For this recipe, you’re relying on a seafood broth, which you can make by simmering shrimp and lobster shells for about 30 minutes with aromatics like onion, celery, carrot and bay. Roast the shells in a 400-degree oven for 10 minutes before beginning for extra flavor.

Lledó recommends seeking out the freshest seafood you can find at your local seafood counter or purveyor, noting that “fresh seafood will make all the difference.” And while you’re shopping, you might keep an eye out for Lledó’s rice of choice, sénia, which, he notes “absorbs the flavors better.” The bomba rice he calls for in the recipe below, he says, “is a great alternative for home cooks, because it is much more forgiving if overcooked.”

One last tip? Pay careful attention to cooking times.

“If done properly, you can create this rich caramelization of the paella — the socarrat,” he says.

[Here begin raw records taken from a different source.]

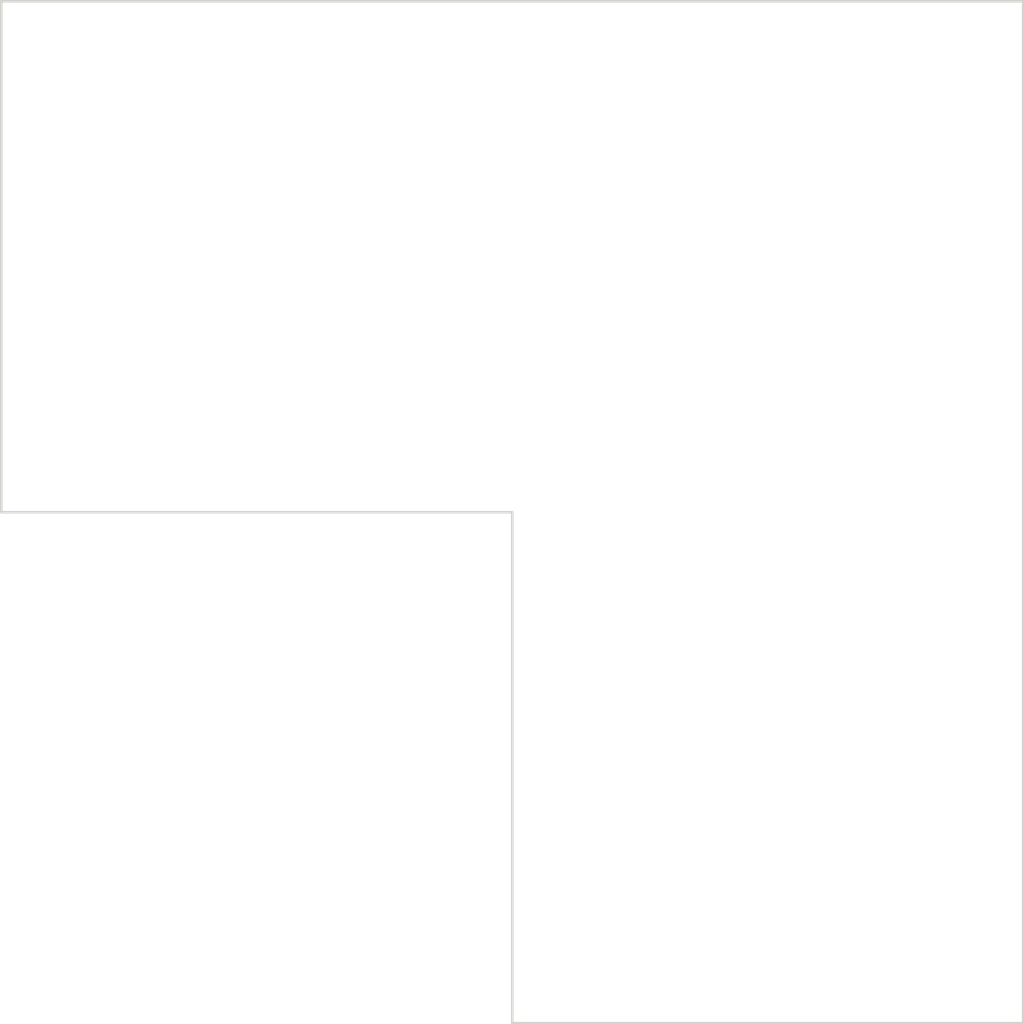
<source format=kicad_pcb>
(kicad_pcb (version 20221018) (generator pcbnew)

  (general
    (thickness 1.6)
  )

  (paper "A4")
  (layers
    (0 "F.Cu" signal)
    (31 "B.Cu" signal)
    (32 "B.Adhes" user "B.Adhesive")
    (33 "F.Adhes" user "F.Adhesive")
    (34 "B.Paste" user)
    (35 "F.Paste" user)
    (36 "B.SilkS" user "B.Silkscreen")
    (37 "F.SilkS" user "F.Silkscreen")
    (38 "B.Mask" user)
    (39 "F.Mask" user)
    (40 "Dwgs.User" user "User.Drawings")
    (41 "Cmts.User" user "User.Comments")
    (42 "Eco1.User" user "User.Eco1")
    (43 "Eco2.User" user "User.Eco2")
    (44 "Edge.Cuts" user)
    (45 "Margin" user)
    (46 "B.CrtYd" user "B.Courtyard")
    (47 "F.CrtYd" user "F.Courtyard")
    (48 "B.Fab" user)
    (49 "F.Fab" user)
    (50 "User.1" user)
    (51 "User.2" user)
    (52 "User.3" user)
    (53 "User.4" user)
    (54 "User.5" user)
    (55 "User.6" user)
    (56 "User.7" user)
    (57 "User.8" user)
    (58 "User.9" user)
  )

  (setup
    (pad_to_mask_clearance 0)
    (pcbplotparams
      (layerselection 0x00010fc_ffffffff)
      (plot_on_all_layers_selection 0x0000000_00000000)
      (disableapertmacros false)
      (usegerberextensions false)
      (usegerberattributes true)
      (usegerberadvancedattributes true)
      (creategerberjobfile true)
      (dashed_line_dash_ratio 12.000000)
      (dashed_line_gap_ratio 3.000000)
      (svgprecision 4)
      (plotframeref false)
      (viasonmask false)
      (mode 1)
      (useauxorigin false)
      (hpglpennumber 1)
      (hpglpenspeed 20)
      (hpglpendiameter 15.000000)
      (dxfpolygonmode true)
      (dxfimperialunits true)
      (dxfusepcbnewfont true)
      (psnegative false)
      (psa4output false)
      (plotreference true)
      (plotvalue true)
      (plotinvisibletext false)
      (sketchpadsonfab false)
      (subtractmaskfromsilk false)
      (outputformat 1)
      (mirror false)
      (drillshape 1)
      (scaleselection 1)
      (outputdirectory "")
    )
  )

  (net 0 "")

  (gr_line (start 100 20) (end 120 20)
    (stroke (width 0.05) (type default)) (layer "Edge.Cuts") (tstamp 3dc95fc8-a60e-48f6-b82f-d1dd31b9a4e7))
  (gr_line (start 100 20) (end 100 30)
    (stroke (width 0.05) (type default)) (layer "Edge.Cuts") (tstamp 47d16d14-a0be-4cc7-b2be-9396f3819741))
  (gr_line (start 120 40) (end 110 40)
    (stroke (width 0.05) (type default)) (layer "Edge.Cuts") (tstamp 4f5cd137-a5a9-4503-9b69-f27b46fc5cbf))
  (gr_line (start 110 30) (end 110 40)
    (stroke (width 0.05) (type default)) (layer "Edge.Cuts") (tstamp 61097a98-e436-47be-9f04-5cbfc1049fde))
  (gr_line (start 100 30) (end 110 30)
    (stroke (width 0.05) (type default)) (layer "Edge.Cuts") (tstamp 708d6d11-687d-4f7f-8fd8-67d3f967e483))
  (gr_line (start 120 20) (end 120 40)
    (stroke (width 0.05) (type default)) (layer "Edge.Cuts") (tstamp f4fdb5ce-7168-46ed-8e6a-d2990e6476e2))

)

</source>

This flavorful crust at the bottom of the pan is the most sought-after bite of the entire dish.

Danny Lledó’s Seafood Paella

Serves 2

  • 25 ml (1⅔ tablespoon) olive oil
  • 2 large prawns
  • 2 baby cuttlefish
  • Sea salt, to taste (1 to 3 grams)
  • 1 clove garlic, chopped
  • 1 roma tomato, puréed
  • ½ tablespoon sweet paprika
  • 1 fillet dorade (bream)
  • 480 ml (2 cups) seafood broth
  • ¼ gram (⅓ teaspoon) saffron
  • 160 grams (⅘ cup) bomba rice


Add half the olive oil to a paella pan or 10-inch skillet set over medium heat. Once the oil is hot, add the prawn (shell on), and season with salt. Sear the prawn evenly on both sides, until the juices of the prawn are extracted: you will see this through a browning of the olive oil (approximately 2 minutes on each side). Remove the prawns from the pan and set aside. Sauté the cuttlefish in the same way, and set aside.

Increase the heat to medium-high. To make the sofrito, mix the tomato puree, garlic, and sweet paprika in the pan. Deglaze with seafood broth. Add the saffron and mix to combine. Increase the heat to high. 

Once the broth begins to boil, add the bomba rice, sprinkling it evenly over the pan. Season to taste with salt, and cook on high until the rice is visible in the broth. At this point, reduce the heat to low.

Add the seared prawn, cuttlefish, and dorade on top of the rice; the steam will cook the dorade. Simmer until the broth has completely evaporated, then increase the heat to high for approximately a minute to create the socarrat, the flavorful crust on the bottom of the pan. 

Remove the pan from the heat and serve.